■ **Data**:
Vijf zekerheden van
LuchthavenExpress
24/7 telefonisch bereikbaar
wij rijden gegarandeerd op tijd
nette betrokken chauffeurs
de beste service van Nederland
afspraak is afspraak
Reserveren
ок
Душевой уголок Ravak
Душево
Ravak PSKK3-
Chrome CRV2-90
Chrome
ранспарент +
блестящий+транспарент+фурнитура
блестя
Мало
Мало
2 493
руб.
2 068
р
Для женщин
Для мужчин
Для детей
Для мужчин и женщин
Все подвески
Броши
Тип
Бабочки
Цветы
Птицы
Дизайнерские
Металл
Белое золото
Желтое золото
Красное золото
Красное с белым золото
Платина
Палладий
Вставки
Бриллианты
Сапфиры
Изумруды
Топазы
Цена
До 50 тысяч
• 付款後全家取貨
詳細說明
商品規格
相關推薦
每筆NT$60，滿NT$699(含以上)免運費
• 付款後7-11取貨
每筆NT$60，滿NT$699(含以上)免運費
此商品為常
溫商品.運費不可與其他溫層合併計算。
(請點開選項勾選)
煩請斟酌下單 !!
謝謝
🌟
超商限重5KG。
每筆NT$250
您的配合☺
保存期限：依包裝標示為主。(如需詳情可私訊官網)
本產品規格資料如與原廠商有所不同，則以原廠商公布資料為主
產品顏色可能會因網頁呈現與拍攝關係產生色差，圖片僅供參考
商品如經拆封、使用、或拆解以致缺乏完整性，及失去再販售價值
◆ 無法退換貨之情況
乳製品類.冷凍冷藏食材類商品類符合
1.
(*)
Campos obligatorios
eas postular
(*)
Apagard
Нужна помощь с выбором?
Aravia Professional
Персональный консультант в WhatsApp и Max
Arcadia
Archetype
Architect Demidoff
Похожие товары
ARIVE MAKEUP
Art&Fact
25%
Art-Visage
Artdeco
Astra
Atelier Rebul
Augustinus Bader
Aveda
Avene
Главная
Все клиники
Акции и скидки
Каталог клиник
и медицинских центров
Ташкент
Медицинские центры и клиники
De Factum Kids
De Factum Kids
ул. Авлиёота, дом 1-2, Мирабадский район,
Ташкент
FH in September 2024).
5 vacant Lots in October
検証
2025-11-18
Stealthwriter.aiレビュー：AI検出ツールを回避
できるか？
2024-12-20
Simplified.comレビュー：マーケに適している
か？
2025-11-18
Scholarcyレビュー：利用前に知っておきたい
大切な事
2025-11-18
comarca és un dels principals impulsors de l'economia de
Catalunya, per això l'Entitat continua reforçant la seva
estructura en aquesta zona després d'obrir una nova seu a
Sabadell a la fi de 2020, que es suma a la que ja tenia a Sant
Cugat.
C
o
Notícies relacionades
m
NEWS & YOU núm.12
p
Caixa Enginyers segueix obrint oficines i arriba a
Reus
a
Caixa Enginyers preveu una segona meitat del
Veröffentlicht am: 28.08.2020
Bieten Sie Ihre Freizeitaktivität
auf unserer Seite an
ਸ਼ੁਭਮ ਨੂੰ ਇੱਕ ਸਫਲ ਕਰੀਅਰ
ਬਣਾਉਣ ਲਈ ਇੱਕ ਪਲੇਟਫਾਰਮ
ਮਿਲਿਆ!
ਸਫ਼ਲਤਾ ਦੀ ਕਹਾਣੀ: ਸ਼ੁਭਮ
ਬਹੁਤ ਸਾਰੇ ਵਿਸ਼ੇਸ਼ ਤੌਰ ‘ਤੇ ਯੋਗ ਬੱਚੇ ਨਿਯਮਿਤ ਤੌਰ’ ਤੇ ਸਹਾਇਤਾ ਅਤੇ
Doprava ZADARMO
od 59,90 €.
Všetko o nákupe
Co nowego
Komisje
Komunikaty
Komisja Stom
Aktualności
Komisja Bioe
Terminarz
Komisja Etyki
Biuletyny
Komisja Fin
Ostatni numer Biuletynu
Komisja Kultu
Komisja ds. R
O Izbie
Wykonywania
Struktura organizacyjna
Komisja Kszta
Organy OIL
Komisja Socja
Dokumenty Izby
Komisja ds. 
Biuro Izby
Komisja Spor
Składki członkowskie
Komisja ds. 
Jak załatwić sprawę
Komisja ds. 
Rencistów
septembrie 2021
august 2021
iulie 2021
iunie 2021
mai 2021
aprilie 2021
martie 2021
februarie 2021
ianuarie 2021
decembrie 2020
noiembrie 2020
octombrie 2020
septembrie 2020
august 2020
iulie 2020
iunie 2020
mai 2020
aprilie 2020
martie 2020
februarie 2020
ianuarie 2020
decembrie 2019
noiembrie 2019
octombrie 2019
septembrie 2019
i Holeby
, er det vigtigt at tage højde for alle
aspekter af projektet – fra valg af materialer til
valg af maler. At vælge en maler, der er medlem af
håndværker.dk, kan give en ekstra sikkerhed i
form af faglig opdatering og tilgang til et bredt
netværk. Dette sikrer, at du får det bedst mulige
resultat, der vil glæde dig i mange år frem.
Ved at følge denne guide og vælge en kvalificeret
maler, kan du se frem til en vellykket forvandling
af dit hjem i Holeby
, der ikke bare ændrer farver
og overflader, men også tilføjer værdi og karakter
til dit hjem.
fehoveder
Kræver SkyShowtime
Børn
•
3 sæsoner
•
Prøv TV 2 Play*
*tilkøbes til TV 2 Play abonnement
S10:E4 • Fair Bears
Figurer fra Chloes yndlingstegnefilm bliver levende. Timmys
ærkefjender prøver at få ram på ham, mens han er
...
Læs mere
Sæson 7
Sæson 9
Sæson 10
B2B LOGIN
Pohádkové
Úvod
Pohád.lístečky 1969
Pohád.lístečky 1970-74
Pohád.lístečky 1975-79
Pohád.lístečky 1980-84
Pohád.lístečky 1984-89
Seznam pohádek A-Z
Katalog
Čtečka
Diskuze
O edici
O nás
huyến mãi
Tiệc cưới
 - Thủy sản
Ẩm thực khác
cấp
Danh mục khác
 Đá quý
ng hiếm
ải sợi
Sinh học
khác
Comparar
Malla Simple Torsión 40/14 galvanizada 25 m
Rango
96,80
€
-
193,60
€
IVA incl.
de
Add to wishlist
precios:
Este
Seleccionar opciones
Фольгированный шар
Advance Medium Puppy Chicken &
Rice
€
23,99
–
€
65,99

■ **Exercise prompt**: In the listing above, the lines from the one containing "Похожие товары" through the one containing "ਸ਼ੁਭਮ ਨੂੰ ਇੱਕ ਸਫਲ ਕਰੀਅਰ" must be set down exactly, with no other lines.

■ **Task answer**:
Похожие товары
ARIVE MAKEUP
Art&Fact
25%
Art-Visage
Artdeco
Astra
Atelier Rebul
Augustinus Bader
Aveda
Avene
Главная
Все клиники
Акции и скидки
Каталог клиник
и медицинских центров
Ташкент
Медицинские центры и клиники
De Factum Kids
De Factum Kids
ул. Авлиёота, дом 1-2, Мирабадский район,
Ташкент
FH in September 2024).
5 vacant Lots in October
検証
2025-11-18
Stealthwriter.aiレビュー：AI検出ツールを回避
できるか？
2024-12-20
Simplified.comレビュー：マーケに適している
か？
2025-11-18
Scholarcyレビュー：利用前に知っておきたい
大切な事
2025-11-18
comarca és un dels principals impulsors de l'economia de
Catalunya, per això l'Entitat continua reforçant la seva
estructura en aquesta zona després d'obrir una nova seu a
Sabadell a la fi de 2020, que es suma a la que ja tenia a Sant
Cugat.
C
o
Notícies relacionades
m
NEWS & YOU núm.12
p
Caixa Enginyers segueix obrint oficines i arriba a
Reus
a
Caixa Enginyers preveu una segona meitat del
Veröffentlicht am: 28.08.2020
Bieten Sie Ihre Freizeitaktivität
auf unserer Seite an
ਸ਼ੁਭਮ ਨੂੰ ਇੱਕ ਸਫਲ ਕਰੀਅਰ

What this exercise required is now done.